Manuel Rojas Pérez

Gracias a mi buen amigo, el profesor Antonio Silva Aranguren, tuve noticia de una nota de prensa publicada en la página web del Tribunal Supremo de Justicia. Esta información da cuenta de una actividad, pareciera que preparada por el máximo Tribunal de la República, denominada “Convivencia solidaria y justicia participativa: Comuna o nada”, y, según la misma nota, estaba dirigida “…a los funcionarios públicos de diferentes organismos del Estado y a integrantes de los consejos comunales que hacen vida en Caracas”.

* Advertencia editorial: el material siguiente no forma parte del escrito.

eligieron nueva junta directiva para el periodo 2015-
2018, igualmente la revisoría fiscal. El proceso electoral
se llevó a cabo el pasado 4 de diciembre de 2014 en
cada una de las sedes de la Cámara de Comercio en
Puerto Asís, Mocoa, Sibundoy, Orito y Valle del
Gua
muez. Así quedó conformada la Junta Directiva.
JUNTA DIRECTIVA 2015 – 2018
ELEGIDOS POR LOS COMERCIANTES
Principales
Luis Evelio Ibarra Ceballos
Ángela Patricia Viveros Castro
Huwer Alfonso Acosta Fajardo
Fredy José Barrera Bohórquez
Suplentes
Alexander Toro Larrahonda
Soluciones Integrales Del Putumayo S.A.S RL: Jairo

Y digo ‘pareciera preparada’ por el Poder Judicial, ya que la misma nota destaca que es un juez de primera instancia municipal en funciones de control, quien informa sobre el resultado “…de las políticas propiciadas por la presidenta del Tribunal Supremo de Justicia, TSJ, magistrada Gladys María Gutiérrez Alvarado, que contribuyen con la articulación de los integrantes del Poder Judicial y las comunidades organizadas”.

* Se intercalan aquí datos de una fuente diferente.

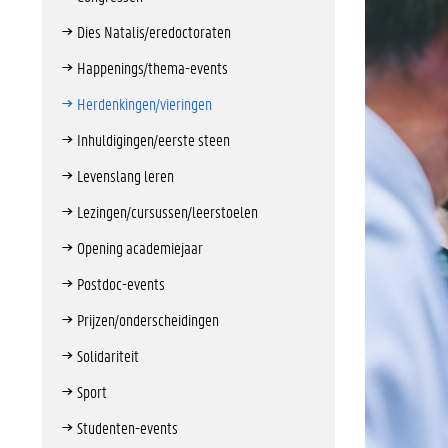
Dies Natalis/eredoctoraten
Happenings/thema-events
Herdenkingen/vieringen
Inhuldigingen/eerste steen
Levenslang leren
Lezingen/cursussen/leerstoelen
Opening academiejaar
Postdoc-events
Prijzen/onderscheidingen
Solidariteit
Sport
Studenten-events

Sabido es que la legislación de los últimos años ha intentado acercar el llamado Poder Popular, cosa que constitucionalmente no existe, a un órgano institucional del Poder Público, como lo es el Poder Judicial. Por ejemplo, en la Ley Orgánica de la Jurisdicción Contencioso Administrativa se lee que los órganos comunales pueden colaborar con el sistema de justicia administrativa.

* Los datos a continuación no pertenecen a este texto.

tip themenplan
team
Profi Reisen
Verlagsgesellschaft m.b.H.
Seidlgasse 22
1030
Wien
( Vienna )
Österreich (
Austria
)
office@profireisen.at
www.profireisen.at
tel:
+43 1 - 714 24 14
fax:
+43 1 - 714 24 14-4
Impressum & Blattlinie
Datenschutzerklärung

Ahora bien, esta nota de prensa del Tribunal Supremo de Justicia refiere que esa instancia judicial, la máxima del país, la que tiene como competencia, entre otras, la interpretación única y vinculante de la Constitución, organizó unas jornadas que tenían como título “Comuna o nada”.

 Queda claro que, sin dictar sentencia, los miembros del TSJ ya dejan claro que la Comuna es posible en el entramado constitucional, que si usted no está de acuerdo con el sistema comunal, queda automáticamente excluido por parte del Estado, es decir, queda en la nada.

 El Poder Judicial, por principio, por esencia jurídica, tiene la absoluta obligación -no sólo jurídica sino incluso moral- de ser imparcial y objetivo. Lo dice la Constitución, lo dice el derecho, lo dice la estatua que significa a la justicia: una dama desnuda con una venda en los ojos -que le permite ejercer su trabajo sin saber a quién está favoreciendo para asegurar que no hayan desigualdades- y una balanza en la mano -que asegura que la decisión debe ser equilibrada-.

Pero si desde ya el Tribunal Supremo asevera que “Comuna o nada”, asume una posición política. Como aquel nefasto “Patria, socialismo o muerte” que el tipo aquel después quiso cambiar cuando vio que venía la muerte pero el socialismo no terminaba de llegar, el “Comuna o nada” del TSJ refleja el más claro signo de exclusión por parte de la máximas autoridades judiciales de Venezuela. Los magistrados que organizaron ese evento llamado “Comuna o nada” no sólo decidieron ya, sin sentencia, la constitucionalidad de las Comunas, sino que le dicen a todo aquel que no se siente representado en el sistema comunal que es mejor que se vaya del país, ya que forma parte de la nada.

 Este apartheid político-judicial sólo conduce a más exclusión, desentona con el llamado al diálogo que hizo el presidente Maduro y nos hace dudar -una vez más- del mismo.

No es “Comuna o nada”, es “Constitución o nada”. Y en la Constitución ni dice nada de las Comunas ni dice que los magistrados del TSJ son actores políticos.